Paris, le 4 juin 1823
Il y trois jours, nous avons appris une bien triste nouvelle : le grand maréchal Davout, le meilleur des officiers de l’Empereur, celui que nous appellions « le juste », a cessé de vivre. Moi, Philibert Dessus, sous lieutenant en demi-solde, j’ai eu l’honneur de servir sous ses ordres, division Gudin, pendant les glorieuses campagnes d’Autriche, de Prusse et de Pologne. Il était peut être myope et chauve, notre maréchal, mais pour la guerre, c’était un Samson et un Aigle. Il faut voir comment il a enfoncé des prussiens deux fois plus nombreux que nous, à Auerstaedt. Paraît même que l’Empereur en a été un peu jaloux.
Pour sur, on avait peur de lui, il ne badinait pas avec la discipline. Je me souviendrai toujours du jour terrible où j’ai dû participer à un peloton d’exécution, pour fusiller deux chapardeurs qui avaient volé quelques poules et un jambon, près de Koeningsberg. Le plus jeune, pas 19 ans, il pleurait, il criait, il appelait sa mère. Au dernier moment, il a réussi à s’enfuir, le poteau attaché dans dos. Il a fallu lui courir après et le tirer comme un lapin. C’est Davout en personne qui l’avait condamné, alors que ses officiers penchaient pour la clémence. Le régiment a grondé contre lui, ce soir-là. Certains se sont même mis à l’appeler « la bête ». Il faut dire que depuis 2 jours, nous ne mangions pour ainsi dire rien. Faire mourir de braves soldats pour un jambon !!
Mais au moins, dans son corps d’armée, nous ne sommes pas devenus une bande de pillards, comme ceux de Victor, qui ont déshonoré l’armée en Espagne et en Allemagne. C’est vrai, la discipline et l’exercice étaient durs, mais il s’occupait vraiment de ses hommes. Quand nous étions cantonnés à Bruges, il avait même dépensé 30 000 francs de sa poche pour nous procurer des chaussons et des sabots, nous nous éviter d’user nos chaussures.

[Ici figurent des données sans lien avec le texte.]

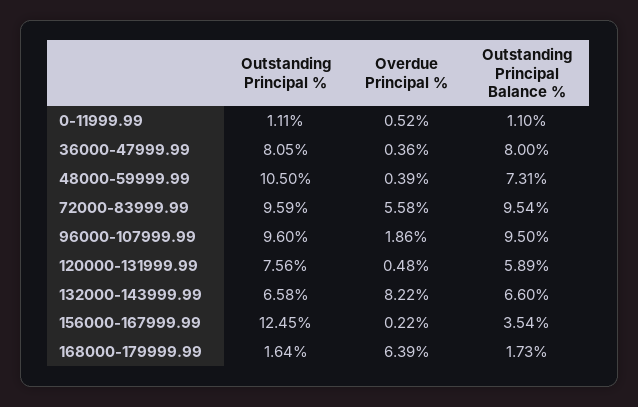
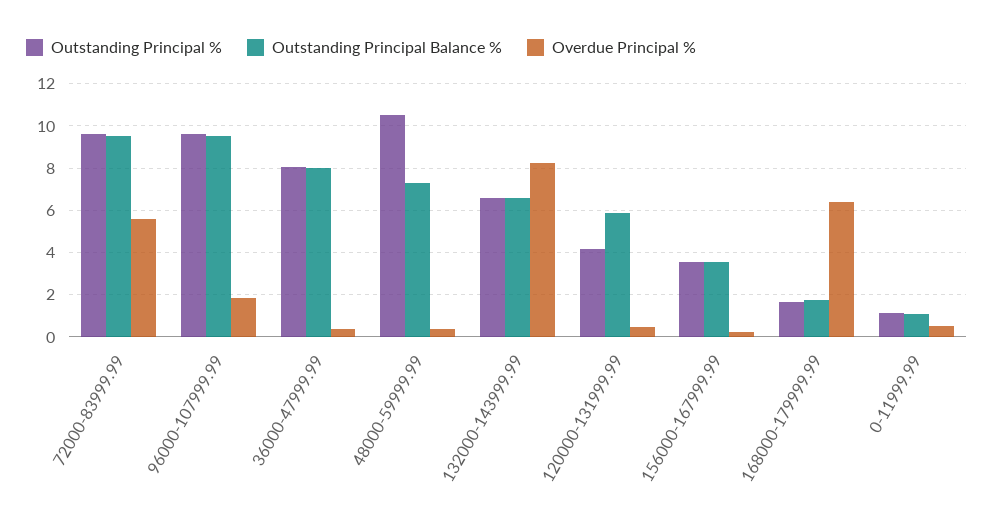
Outstanding Principal %, 120000-131999.99: 7.56 -> 4
Outstanding Principal %, 156000-167999.99: 12.45 -> 3.5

Et il ne roulait pas sur l’or, comme ces voleurs de Soult et de Masséna… Résultat : toujours superbes à la revue, toujours vainqueurs sur le champ de bataille, et l’Empereur qui ne tarissait pas d’éloges.
Pour moi, c’était déjà terminé en 1809 : une jambe fracassée à Wagram, la cuisse amputée par le chirurgien Percy en personne, et direction les Invalides. Mes amis du régiment ont continué à venir me voir jusqu ‘en 1812, et puis plus rien : la Russie les a tous mangés. Après Waterloo, j’ai quand même retrouvé Dupuis, et Lefeu, du 3ème de ligne comme moi : et comme ça, jour après jour, ça fait maintenant 10 ans qu’on bivouaque avec nos souvenirs.
Mais, depuis que le gros cochon Capet Frère est revenu dans les bagages de nos nouveaux amis les ennemis, ceux qui ont donné leur sang pour la France sont traités comme des parias : demi-soldes, brimades, mouchards… A peine si on ne m’a pas chassé des Invalides pour me laisser crever de faim et de froid sous une poterne.
Apprendre que Davout était mort, ça nous a comme foudroyé, on avait l’impression que c’était sur notre jeunesse que la tombe se refermait. Alors, aujourd’hui, pour l’enterrement, on a fait le mur, avec les autres anciens, pour saluer notre chef une dernière fois. Tant pis si cette veille ganache de Latour-Maubourg a voulu nous consigner : nous sommes là, au Père Lachaise, avec nos vieux uniformes et nos béquilles, pour la dernière revue du 3ème corps.